Yeah, I’m the most frugal person ever. I highly, HIGHLY doubt I’m giving Chapman $1,000 to commit to spending another $83,000. Their facilities are nice but... no.

& honestly I don’t think I can come up with that. After 20k in loans idk where the other 22k would come from.  Besides the one fellowship (which isn’t guaranteed) nobody realistically gets that much in scholarships. I read a story about a kid who applied for a hundred scholarships and got 18k. Imagine doing all that just to come up short. So yeah, Chapman looks nice but they’re just about off the list for me.


----------



## Jason (Mar 26, 2018)

For a living cost comparison, a 1br in Santa Monica, Venice or MDR will cost about $2150 - $3000 per month, depending on quality. In Culver/Westchester/Palms about 1750-2400. In Orange, about $1550 - $1800. I was able to find a 1br in Orange for $1,500 per month that was nicer than my Santa Monica 1br which costs $2350.


----------



## Jason (Mar 29, 2018)

Exchanged emails with a current student at LMU. He answered some questions which I'll post below:

1) How many MFA students are accepted and enrolled in the program? Do all MFA Production students take the same classes? Is there a minimum or maximum amount of credits one can take per semester? Are classes held during the day or at night (or both)? Are the facilities open 24/7?

When I first enrolled, 30 of us were admitted into the MFA Production track. During your first year, everyone takes the same classes (first semester - editing, production, cinematography, screenwriting/second semester - sound, screenwriting for your next film, production for your current film, production planning) and then after that it starts to spread out with classes devoted to sound, film studies and electives. The first year is a set number of classes (4) but after that you're able to take as many as you want, although I'd still recommend 4 classes due to the amount of work that you have to do outside of those classes. Classes are held during the day and night, and yes the facilities are open 24/7.

2) Speaking of facilities, rumor has it that the grad school is getting their own building, off campus. Is this true? Honestly, I felt the current facilities to be small, crowded and outdated. I would consider new facilities to be a major plus for the program.

That is the rumor, correct. I don't know much about this new building as I'm about to graduate but in terms of our current facilities, yes they can appear to be old but there's so much equipment, departments and accessibility between the other buildings that it more than does the job. Unfortunately I don't have information regarding the new building, but I'm sure Eugene can fill you in on that.
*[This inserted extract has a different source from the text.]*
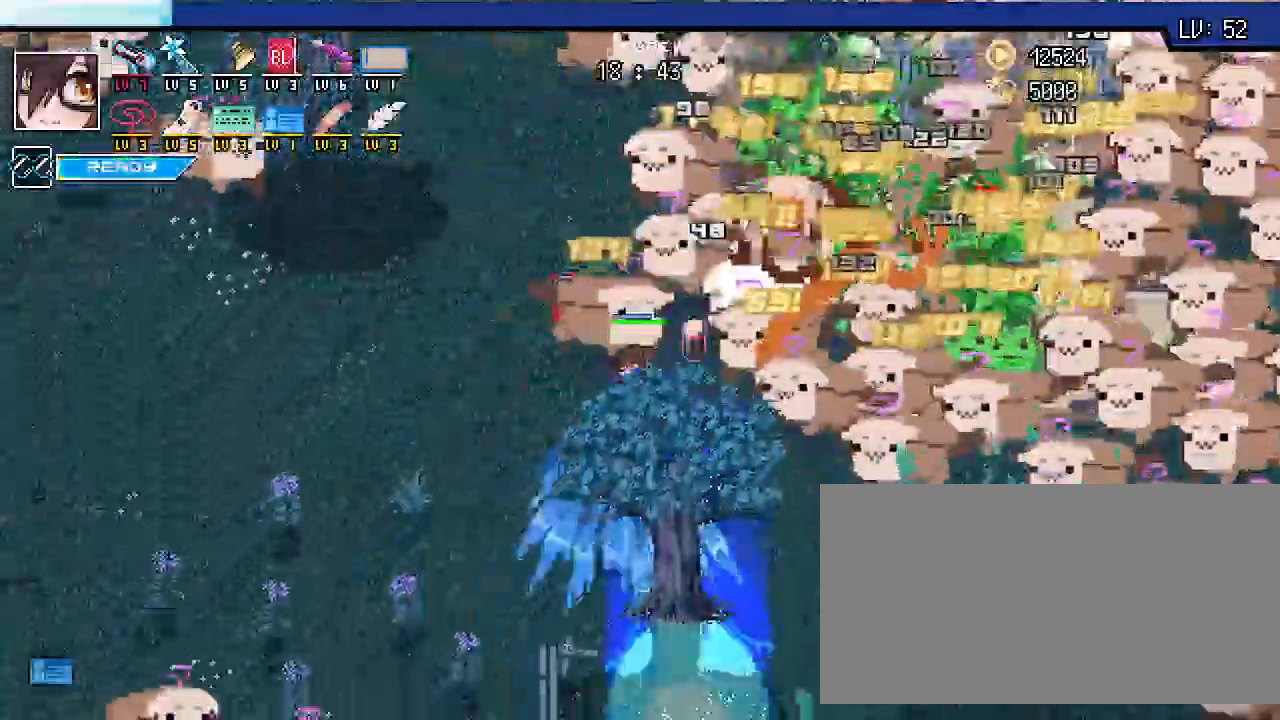
{"keys": ["s", "shift_r"], "events": [[500, "a", "up"]]}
3)Have you heard any stories about students receiving grants and scholarships post acceptance?

Yes, there is an LMU scholarship that you can apply to yearly that takes your GPA into consideration, I was given $5,000 for this previous year due to that scholarship. There are also other scholarships that are offered and are communicated through a weekly newsletter that students receive weekly.
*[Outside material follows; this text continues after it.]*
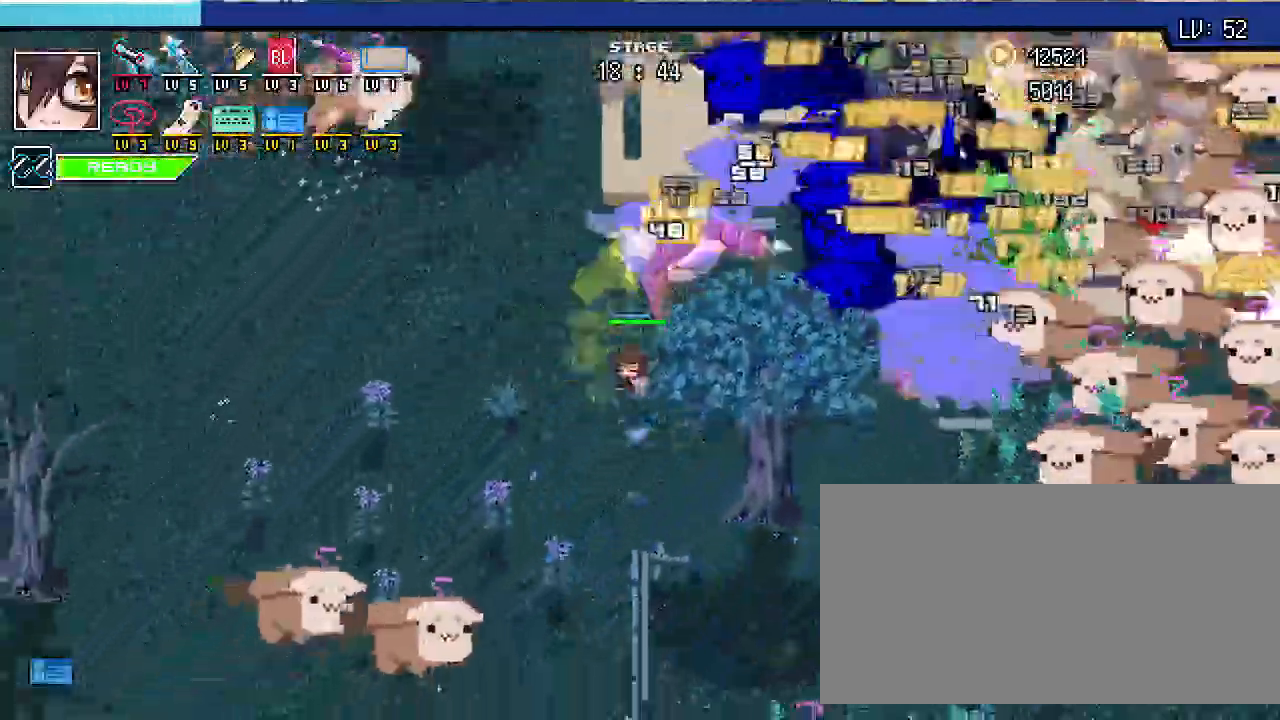
{"keys": ["d", "s", "shift_r"], "events": [[367, "d", "down"]]}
4) Are all students entitled to film a senior year thesis or are only a select few? Are films completely funded by the students? Do the students own their films? How do thesis projects work?

Every student is required to film a thesis their third and final year of the program. Yes, the films are completely funded by the students but the added benefit of that is that you keep the rights to your film, so yes you own your film. The way the thesis process works is like this: you will be working on your thesis during the final 3 semesters of your time at LMU. The first of three semesters, you will be writing your thesis, which will be 15 minutes max. The second semester, you will shoot your thesis, and the third semester you will be working post production on it. You will be supervised by a thesis committee that will review your script, your shooting plan, and your film while it's going through the editing phase. This committee consists of three faculty members, one of them being your thesis professor, and the other two being faculty that you have selected.

5) What about specialization? How advanced do courses get? Are students able to specialize after year 1?

Yes, there are courses in advanced cinematography, editing, directing and I believe sound. 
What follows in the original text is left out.